ZeoBIT LLC
- Company type: Private company
- Industry: Security software; Computer software;
- Founded: September 2009; 16 years ago in the United States
- Founder: Slava Kolomiychuk
- Headquarters: Sunnyvale, California, United States
- Area served: United States
- Products: MacKeeper, PCKeeper
- Website: zeobit.com (archived)

= Zeobit =

Software Company

Zeobit LLC (stylized as ZeoBIT) was a technology and software company formed in 2009 by CEO Slava Kolomiychuk and located in Sunnyvale, California. The company specialized in computer security software and internet security. As of December 2016, it is no longer in business.

Zeobit is best known for the bundled utility software MacKeeper. The software has received mixed reviews with reviewers being very divided as to the effectiveness of the product.

== History ==

Zeobit LLC was incorporated in September 2009 in the US State of California by Slava Kolomiychuk. Zeobit has a management headquarters in Sunnyvale, California and partnership offices in Europe and Asia that house developers and the customer support. In March 2010 their first product, MacKeeper (for macOS) was released and in September 2010 PCKeeper (for Microsoft Windows) was released.

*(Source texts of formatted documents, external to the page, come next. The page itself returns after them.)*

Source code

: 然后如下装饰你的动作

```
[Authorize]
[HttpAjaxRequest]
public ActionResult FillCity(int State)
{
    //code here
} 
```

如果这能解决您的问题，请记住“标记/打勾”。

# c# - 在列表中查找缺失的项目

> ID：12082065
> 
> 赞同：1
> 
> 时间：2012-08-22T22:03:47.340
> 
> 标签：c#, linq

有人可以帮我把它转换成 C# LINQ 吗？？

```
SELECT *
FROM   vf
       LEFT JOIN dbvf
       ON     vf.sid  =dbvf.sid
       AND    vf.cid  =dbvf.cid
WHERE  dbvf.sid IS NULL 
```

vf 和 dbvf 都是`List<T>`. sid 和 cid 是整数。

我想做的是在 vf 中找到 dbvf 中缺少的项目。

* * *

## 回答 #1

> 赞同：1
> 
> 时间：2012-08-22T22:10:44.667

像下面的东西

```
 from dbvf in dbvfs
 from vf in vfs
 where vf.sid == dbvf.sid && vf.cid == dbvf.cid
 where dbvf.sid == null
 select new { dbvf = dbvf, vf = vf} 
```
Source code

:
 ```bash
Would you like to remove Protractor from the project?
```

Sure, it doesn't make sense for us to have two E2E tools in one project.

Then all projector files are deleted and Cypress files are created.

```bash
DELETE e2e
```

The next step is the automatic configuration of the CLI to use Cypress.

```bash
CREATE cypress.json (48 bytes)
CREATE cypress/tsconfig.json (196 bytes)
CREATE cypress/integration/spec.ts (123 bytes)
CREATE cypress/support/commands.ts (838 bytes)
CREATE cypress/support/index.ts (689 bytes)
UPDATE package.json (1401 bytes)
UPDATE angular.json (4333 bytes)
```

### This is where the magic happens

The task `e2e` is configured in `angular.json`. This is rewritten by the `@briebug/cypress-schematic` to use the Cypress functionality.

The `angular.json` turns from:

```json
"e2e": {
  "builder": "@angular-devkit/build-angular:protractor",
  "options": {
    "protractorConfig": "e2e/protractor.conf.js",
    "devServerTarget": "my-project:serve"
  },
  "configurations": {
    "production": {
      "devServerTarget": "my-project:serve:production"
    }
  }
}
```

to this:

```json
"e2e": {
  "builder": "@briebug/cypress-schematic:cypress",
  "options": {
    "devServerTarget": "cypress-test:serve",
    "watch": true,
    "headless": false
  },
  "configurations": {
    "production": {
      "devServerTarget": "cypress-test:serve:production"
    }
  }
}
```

On May 13, 2010, the first beta version of MacKeeper, version 0.8, was released.

On October 4, 2010, PCKeeper (MacKeeper's equivalent for Windows PCs) (version 1.1.48) was released.

On October 26, 2010, Zeobit released MacKeeper 1.0.

On January 30, 2012, MacKeeper 2.0 was released with updates in security, data control, cleaning and optimization.

In 2014, a Pennsylvania woman filed a class action lawsuit against Zeobit LLC, claiming that the company's computer security program identifies problems that don't exist and generates false error messages to scare users into purchasing an upgrade. (see Holly Yencha, et al. v. Zeobit LLC, Case No. 2:13-cv-00578, in the U.S. District Court for the Western District of Pennsylvania.) According to the complaint filed in US District court, "Once installed, MacKeeper prompts the user to conduct a diagnostic scan", the MacKeeper class action lawsuit says. "This scan purportedly detects errors that lead to the problems identified in Zeobit's marketing materials (i.e., performance issues, security and privacy threats)—problems that MacKeeper is supposedly designed to fix." However, the Zeobit class action lawsuit alleges that after the diagnostic scan is completed, MacKeeper reports that it identified thousands of issues that cause the computer to be in "critical" condition. While the trial version of MacKeeper purports to "fix" a limited number of the issues, customers are encouraged to purchase a full, registered version of the security software to fully repair the computer. Yencha alleges that neither the free trial nor the full versions of MacKeeper perform reliable diagnostic testing of the computer. "Instead, Zeobit intentionally designed MacKeeper to invariably and ominously report that a user's Mac needs repair and is at-risk due to harmful (but fabricated) errors, privacy threats, and other computer problems, regardless of the computer's actual condition", the class action lawsuit alleges. The Class Action was settled in 2015 with no admission of wrongdoing and customers were given refunds.

== Products ==

=== MacKeeper ===

MacKeeper is utility software for macOS that claims to provide tools for security, cleaning, optimization and data control. MacKeeper and Zeobit were the official sponsors of the MacWorld / iWorld expo in San Francisco, California in 2011 & 2012. It was acquired by Kromtech Alliance Corp in May 2013.

MacKeeper is often criticized for unethical marketing tactics, including pop-up advertising and buying domain names similar to the names of other antivirus programs. Zeobit claims their affiliates were responsible for the advertising accused as unethical. MacKeeper is sometimes referred to as a potentially unwanted program and is detected by some antivirus programs.

=== PCKeeper ===
PCKeeper is a bundle of most important system utilities for performing different tasks on the PС, such as antivirus, data control and optimization tools, drive clean-up utilities and much more. According to Virus Bulletin, PCKeeper has scored 91.9% in RAP test and was listed as number 6 antivirus in the world. It was acquired by Kromtech Alliance Corp in May 2013.

=== ZeoDisk ===
The ZeoDisk project is a cloud storage solution that will also be integrated in to the existing Zeobit products.

==Ratings and reviews==
Zeobit was a member of the Better Business Bureau. It had an F rating, due to complaints about its advertising and the quality of its products.